Yıl 1960, 1930'da ülke yönetimini ele geçiren Rafael Trujillo diktatörlük rejimini sürdürürken, Mirabal Kardeşler olarak tanınan üç kız kardeş; Patria, Minerva ve Maria Teresa, eşleriyle birlikte Trujillo diktatörlüğüne karşı mücadele veriyordu. Patria 36, Minerva 34, Maria Teresa ise 24 yaşındaydı. Patria Haziran ayında Clandestine Hareketini kurdu ve diğer kız kardeşler de bu harekete katıldı. Diktatörlük karşıtı mücadelelerinde ağır baskılara maruz kaldılar ve hapis cezalarına çarptırıldılar. Aynı yılın Kasım ayı başlarında Trujillo ülkenin en büyük sorununun kilise ve “Mirabal kardeşler” olduğunu söyledi
25 Kasım günü tecavüz edilip öldürülen üç kız kardeşin “Araba kazasında” öldükleri duyuruldu. Bunun üzerine ülkede ayaklanmalar arttı. Bir yıl sonra Trujillo karşıtı hareket, diktatörlüğü sona erdirdi.

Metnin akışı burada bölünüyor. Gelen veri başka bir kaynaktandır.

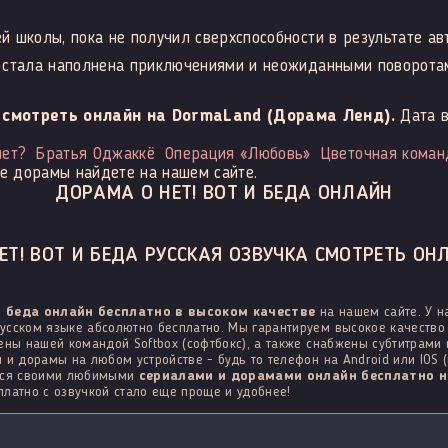
 школы, пока не получил сверхспособности в результате ав
ь стала наполнена приключениями и неожиданными поворота
о смотреть онлайн на DormaLand (Дорама Ленд).
Дата 
нет?
Братья Оджаккё
Операция «Любовь»
Цветочная коман
е дорамы найдете на нашем сайте.
ДОРАМА О НЕТ! ВОТ И БЕДА ОНЛАЙН
Т! ВОТ И БЕДА РУССКАЯ ОЗВУЧКА СМОТРЕТЬ ОН
и беда онлайн бесплатно в высоком качестве
на нашем сайте. У н
усском языке абсолютно бесплатно. Мы гарантируем высокое качество 
ены нашей командой Softbox (софтбокс), а также снабжены субтитрами
 и дорамы на любом устройстве - будь то телефон на Android или IOS (
ться своими любимыми
сериалами и дорамами онлайн бесплатно н
латно с озвучкой стало еще проще и удобнее!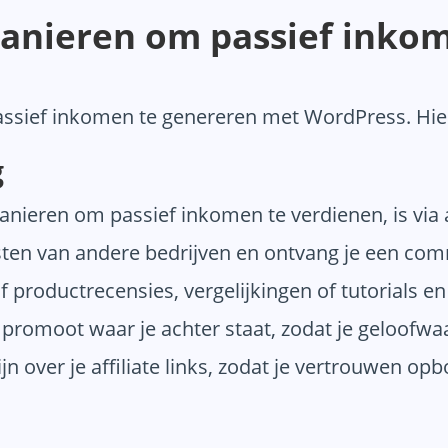
anieren om passief inko
assief inkomen te genereren met WordPress. Hier 
g
ieren om passief inkomen te verdienen, is via af
ten van andere bedrijven en ontvang je een com
jf productrecensies, vergelijkingen of tutorials en 
promoot waar je achter staat, zodat je geloofwaar
jn over je affiliate links, zodat je vertrouwen opb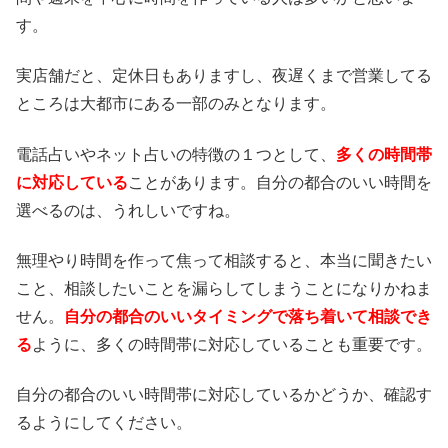
す。
実店舗だと、定休日もありますし、夜遅くまで営業してる
ところは大都市にある一部のみとなります。
電話占いやネット占いの特徴の１つとして、
多くの時間帯
に対応している
ことがあります。自分の都合のいい時間を
選べるのは、うれしいですね。
無理やり時間を作って焦って相談すると、本当に聞きたい
こと、相談したいことを漏らしてしまうことになりかねま
せん。
自分の都合のいいタイミングで落ち着いて相談でき
る
ように、多くの時間帯に対応していることも重要です。
自分の都合のいい時間帯に対応しているかどうか、確認す
るようにしてください。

Mirabal kız kardeşlerden birinin kod adının “Kelebek” olmasından esinlenilerek, o günden sonra üç kız kardeş gerek Dominik’te, gerek dünyada “Kelebekler” adıyla anıldı. Mirabal kız kardeşlerin özgürlük için verdikleri mücadele, dünyada kadın hareketleri için bir sembol haline geldi. 1981’de yapılan Birinci Latin Amerika ve Karayip Kadınlar Kurultayı’nda 25 Kasım, "Kadına Yönelik Şiddete Karşı Mücadele Ve Uluslararası Dayanışma Günü" olarak kabul edildi. Tüm dünya kadınlarınca sahiplenilen bugün, Birleşmiş Milletler tarafından, 17 Aralık 1999 yılında 25 Kasım’ı “Kadına Yönelik Şiddetin Ortadan Kaldırılması İçin Uluslararası Mücadele Günü” olarak ilan edildi.

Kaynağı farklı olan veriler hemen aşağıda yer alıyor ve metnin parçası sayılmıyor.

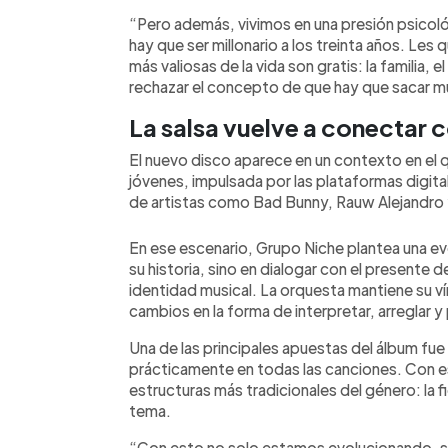
“Pero además, vivimos en una presión psicol
hay que ser millonario a los treinta años. Les
más valiosas de la vida son gratis: la familia, e
rechazar el concepto de que hay que sacar m
La salsa vuelve a conectar
El nuevo disco aparece en un contexto en el qu
jóvenes, impulsada por las plataformas digitale
de artistas como Bad Bunny, Rauw Alejandro 
En ese escenario, Grupo Niche plantea una e
su historia, sino en dialogar con el presente
identidad musical. La orquesta mantiene su ví
cambios en la forma de interpretar, arreglar 
Una de las principales apuestas del álbum fue 
prácticamente en todas las canciones. Con es
estructuras más tradicionales del género: la f
tema.
“Con esto no solo estamos evolucionando, si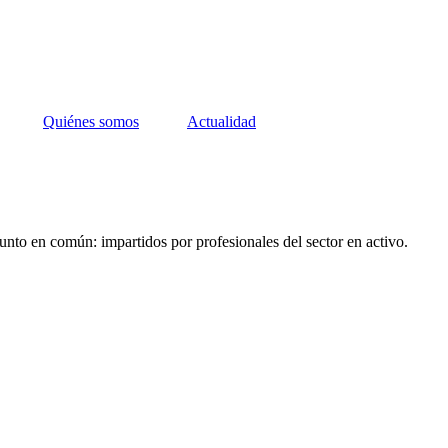
Quiénes somos
Actualidad
unto en común: impartidos por profesionales del sector en activo.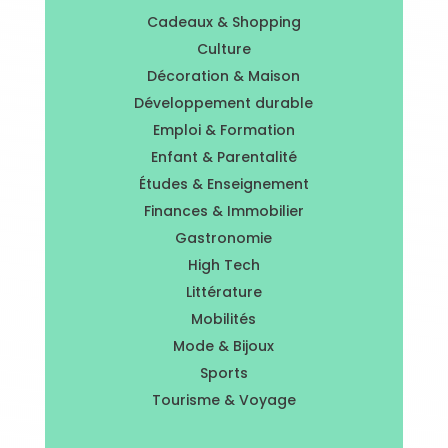
Cadeaux & Shopping
Culture
Décoration & Maison
Développement durable
Emploi & Formation
Enfant & Parentalité
Études & Enseignement
Finances & Immobilier
Gastronomie
High Tech
Littérature
Mobilités
Mode & Bijoux
Sports
Tourisme & Voyage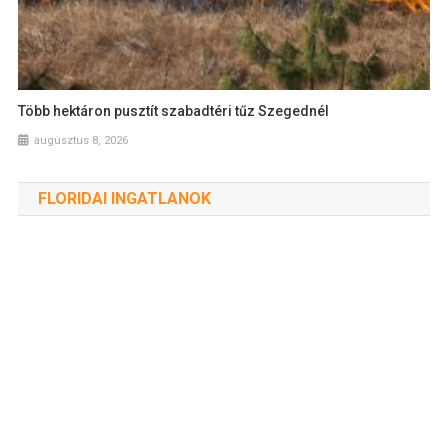
Több hektáron pusztít szabadtéri tűz Szegednél
augusztus 8, 2026
FLORIDAI INGATLANOK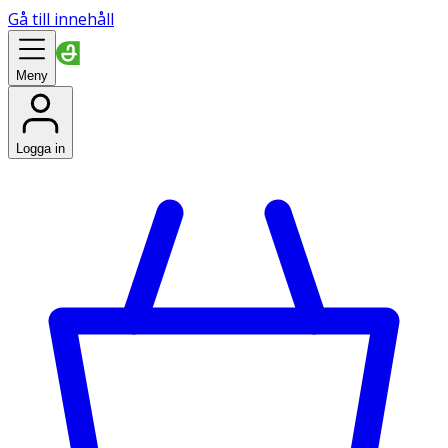
Gå till innehåll
Meny
Logga in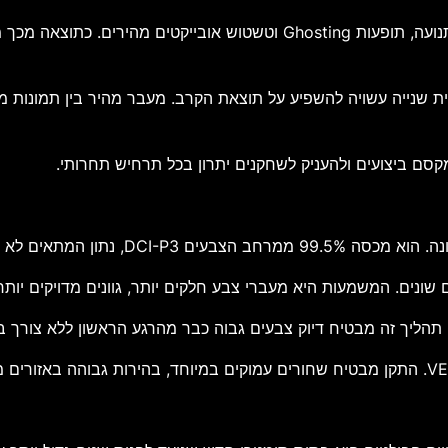
זמן תגובה כה נמוך מאפשר הפחתה משמעותית של מריחות תנועה, תופעות ing
שנייה עשויה להשפיע על תוצאת הקרב. מעבר מהיר בין תמונות מא
סם ביצועים ולהעניק לשחקנים יתרון בכל תרחיש תחרותי.
תוכן, עורכי וידאו ומעצבים גרפיים.
י. תהליך זה מבטיח דיוק צבעים גבוה כבר מהרגע הראשון ללא צורך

25 Kasım Kadına Yönelik Şiddete Karşı Mücadele Gününü karşıladığımız bugünlerde, kadın katliamları ve kadına yönelik şiddet katlanarak devam ediyor. Yoksulluk, açlık, yıkım, ahlaki çöküş, yozlaşma, savaş ve şiddet kapitalizmin var olduğu her yerde varlığını devam ettiriyor. Onlarca kadın erkekler tarafından katlediliyor, evleri bombalarla yerle bir ediliyor, faşist devletler eliyle zindanlarda tutsak alınıyor, çalışma koşulları ağırlaştırılıp yoksulluğa mahkum ediliyor. Onlarca kadın mahkum edildiği koşullara karşı koyduğu için katlediliyor, çoğu zaman en yakınları tarafından. Kimi zamansa sadece kadın olduğu için, sokaktan geçerken şiddete maruz kalıyor, öldürülüyor. Tüm bunlara karşı çıktığımız, Kelebeklerin isyanını dillendirdiğimiz, onların mücadele çizgisini benimsediğimiz için tıpkı onlar gibi devlet şiddetinin en açık biçimi ile karşı karşıya kalıyoruz.
Bu baskı, saldırı, şiddet ve katliamlara karşı kadınlar cesaretle sokağa çıkıyor, mücadele ediyor, ayaklanıyor ve savaşıyorlar.
Toplumun, erkeklerin bizlere çizdiği sınırların, kuralların dışına çıkmak, insanca yaşamak için, her zaman en büyük cesareti gösterdik. Her şeyi göze aldık.
Hiçbir engel bizi gerçek, tam ve eksiksiz özgürlük için verdiğimiz mücadeleden alıkoyamayacak. Hiçbir şey bizi yaşamı ve özgürlüğü istemekten alıkoyamayacak, tıpkı kelebekler gibi.
Miraballerin isyanı bir diktatörlüğü yıktı. Şimdi yüz binlerce, milyonlarca Mirabal var karşılarında. Her birimizin sesinde isyan, isyanımızda ise yaşam var. İsyanımızın büyüklüğü ve örgütlülüğü yaşamlarımızı ve sonucu belirleyecek. İsyanımızla yeni yaşamları kuralım.
Jin, Jiyan, Azadi
Sesimizde İsyan, İsyanımızda Yaşam Var!